Text provided START

# Facebook and  Worldmark threads.



## talkamotta (Jul 13, 2019)

Im not quite an owner at Worldmark. Im waiting for it to close.   So Ive been doing alot of reading on different posts and forums. 1.  I saw a bid on Ebay for 80k credits and it sold for $8900.  Great deal.  I was wondering why someone would buy that many points and how they use them.  So I put in 2 posts on the Facebook forum.  I was happy to see how many people have that many credits and actually use those credits  and how they use them. So many have bought their credits  from the developer over the years and others have only bought resale.  Im glad to see that those that bought retail are using those extra benefits that they paid for and even happier because I bought mine resale that I can get the vacations I want.   Some people will jump on a  negative road so it was nice to see all the positive comments.  I love hearing how people use their credits.  It also made me have more questions on terms Im not familiar with.  The more you know the more questions you have.  Yep.  Thats me.  2.  People are at different levels of their learning curve on timeshares.  On those forums and others TUGS  has been referenced many times.


----------



## talkamotta (Jul 13, 2019)

Moderator:  Please move to the Worldmark thread.  Thanks


----------



## geist1223 (Jul 13, 2019)

We have 89,000 WMTC Points. We tend to use all of them. We are retired and travel a lot. Next February we are going to Tasmania and Melbourne for 3 weeks. We also allow each kid (3 of them aged 38 to 31) 1 trip per year.


----------



## Railman83 (Jul 13, 2019)

80k in Worldmark points would be about $5500 a year in fees.   It would also be 8 weeks in, say, Kapa’a in a one bedroom which works out to about $550 a week for a one bedroom on beach in Kauai for those inclined.

Pretty good deal, and likely explains why Worldmark Hawaii resorts book day one.


----------



## DaveNV (Jul 13, 2019)

Railman83 said:


> 80k in Worldmark points would be about $5500 a year in fees.   It would also be 8 weeks in, say, Kapa’a in a one bedroom which works out to about $550 a week for a one bedroom on beach in Kauai for those inclined.

Text provided END
Extracted information START

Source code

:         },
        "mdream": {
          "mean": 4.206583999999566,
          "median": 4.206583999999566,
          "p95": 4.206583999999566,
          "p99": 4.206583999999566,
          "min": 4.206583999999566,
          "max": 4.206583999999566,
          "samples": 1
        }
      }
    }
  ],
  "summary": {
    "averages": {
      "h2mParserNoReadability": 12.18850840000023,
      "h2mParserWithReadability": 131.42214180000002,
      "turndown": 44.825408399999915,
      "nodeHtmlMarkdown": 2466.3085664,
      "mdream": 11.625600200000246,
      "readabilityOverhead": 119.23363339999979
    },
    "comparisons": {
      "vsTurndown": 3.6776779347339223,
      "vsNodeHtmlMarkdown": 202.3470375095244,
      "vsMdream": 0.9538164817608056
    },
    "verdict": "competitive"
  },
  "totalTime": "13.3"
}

Extracted information END

> [Written task 1]
Transcribe everything in the Worldmark forum thread above from "## Railman83 (Jul" down to "book day one.".
> [Written task 2]
In the Worldmark forum thread above, where is geist1223 going next February, and for how long?

> [Response 1]
## Railman83 (Jul 13, 2019)

80k in Worldmark points would be about $5500 a year in fees.   It would also be 8 weeks in, say, Kapa’a in a one bedroom which works out to about $550 a week for a one bedroom on beach in Kauai for those inclined.

Pretty good deal, and likely explains why Worldmark Hawaii resorts book day one.

> [Response 2]
Tasmania and Melbourne, for 3 weeks.